My favorite fruit cake recipes are very dry. I bake the cakes by the last week in October. When cool, I wrap in a an old piece of sheeting, sprinkle with a little dark rum and seal in a plastic rubbermaid type container. Once or twice a week I flip the cakes over and sprinkle with more rum. By the holidays the cakes have mellowed, are very moist and are delightfully tipsy. 

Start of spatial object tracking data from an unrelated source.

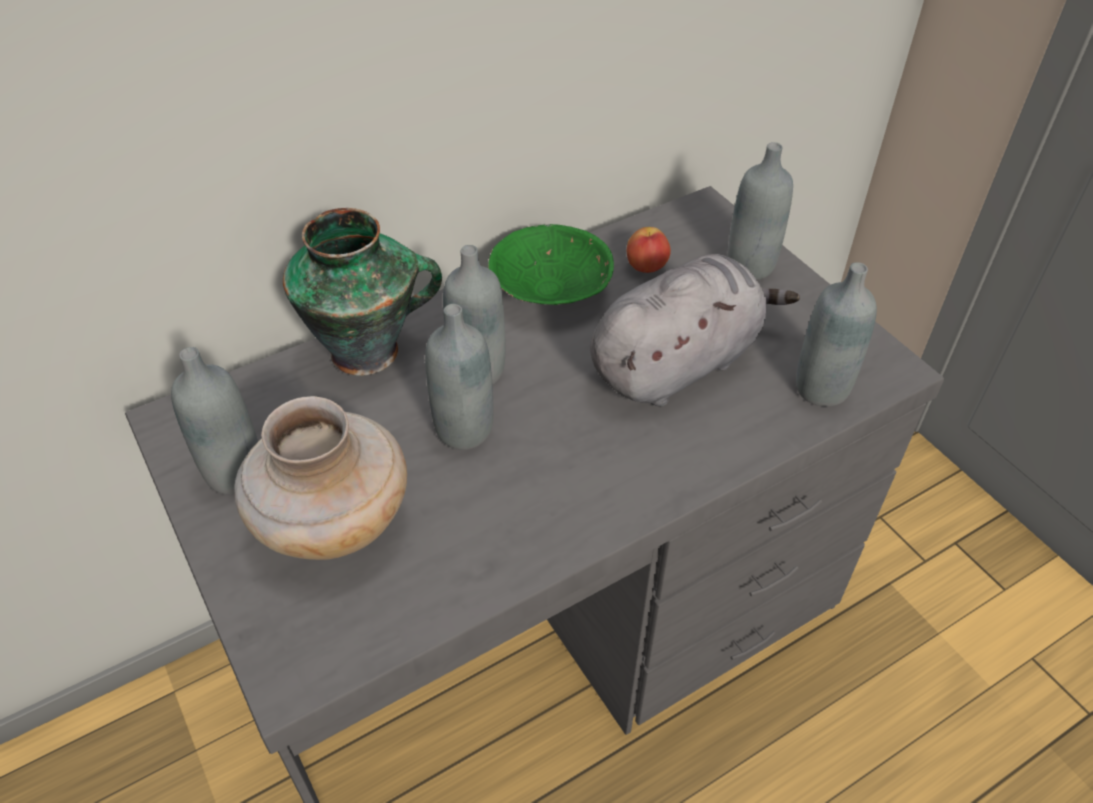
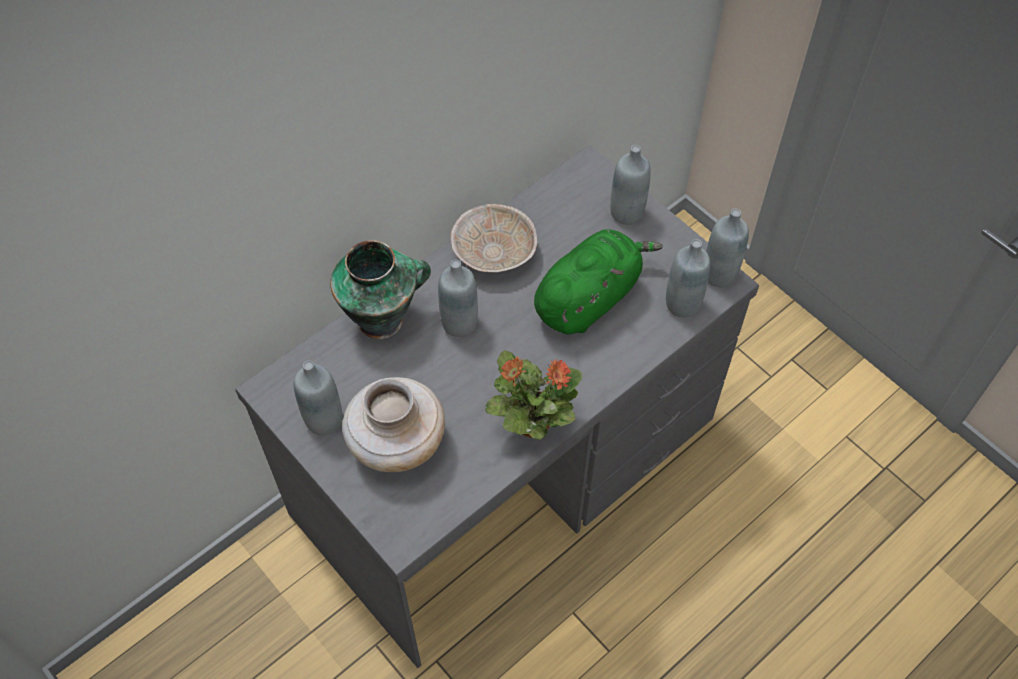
camera: 10 degrees left, 10 degrees up
grey bottle [425,304,494,450] -> grey bottle moved to [706,208,749,288]
green bowl [488,224,614,305] -> beige bowl [451,204,537,272]
grey plush toy [590,254,800,407] -> green plush toy [534,230,663,334]
apple [627,227,671,273] -> none
none -> potted plant [485,350,583,440]

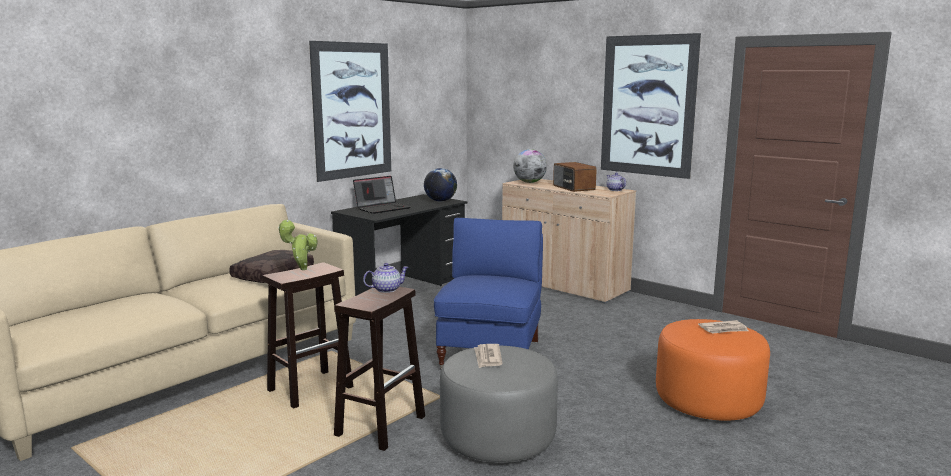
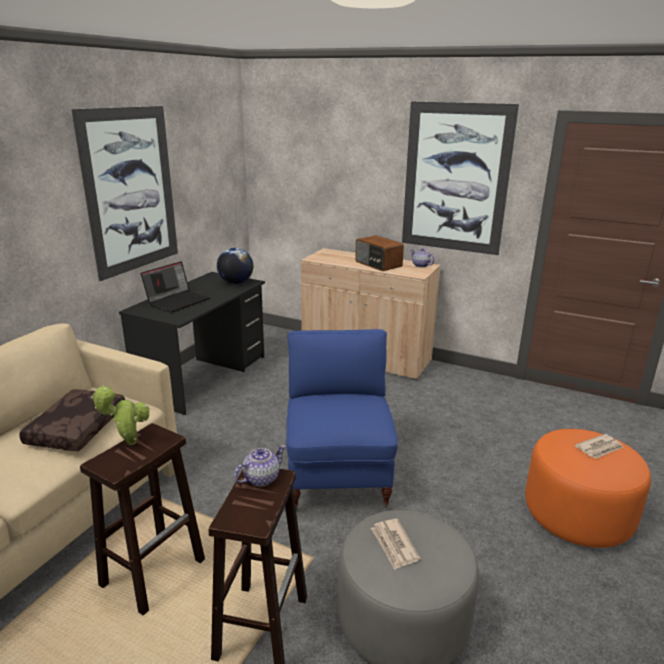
camera: 15 degrees left, 10 degrees up
globe [513,149,547,183] -> none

The drier the cake, the more rum they can drink.:roll:


----------



## yuesang (May 27, 2006)

Hi gahtan
Thanks for the recipe. Will try this out.

yuesang:bounce:


----------



## panini (Jul 28, 2001)

Yuesang,
I'm thinking maybe the eggs should not be seperated.
Or move the brown sugar down with the butter and mix the butt,sug and yolks


----------



## yuesang (May 27, 2006)

Hi Panini

You could be right because most fruit cake recipes do not need to separate the eggs.

yuesang:lips:


----------



## felixe the dog (Jul 16, 2006)

Just remember this, the purpose of washing fruit is to:
remove grit and dirt.
Increase the moisture content in the fruit so it does not draw moisture from the cake - leading to early staling.
Increases the yield of the fruit and therefore the yield of the cake. 
Water is (still so far) cheap and washing fruit gives plump moist fruit and a moist cake. Don't wash and then dry the fruit again.
Also, increase the rate of inverted sugar, whether it be invert sugar, fruitcose, honey or glycerine. All of these have moisture retaining properties and help to slow down staling.
You should also add a small % of fruitcose/glycerine to your fruit to aid in moisture retention after washing.
But, too much leads to excessive sweetness and quicker browning of the cake.
I hope this helps. 
Finally - always check and test any recipe out of a magazine - you can never completely trust the source.


----------



## foodpump (Oct 10, 2005)

I like to "massage" my dried fruit: All the fruit other than the cherries go into a mixing bowl, orange juice, (water? water tastes like water) fresh citrus zest, and booze, if required, are added, then stick in the dough hook and "massage" for about 5 minutes on low speed. This will speed up the process of the fruit soaking up liquids, and ensure that the fruit is properly hydrated.


----------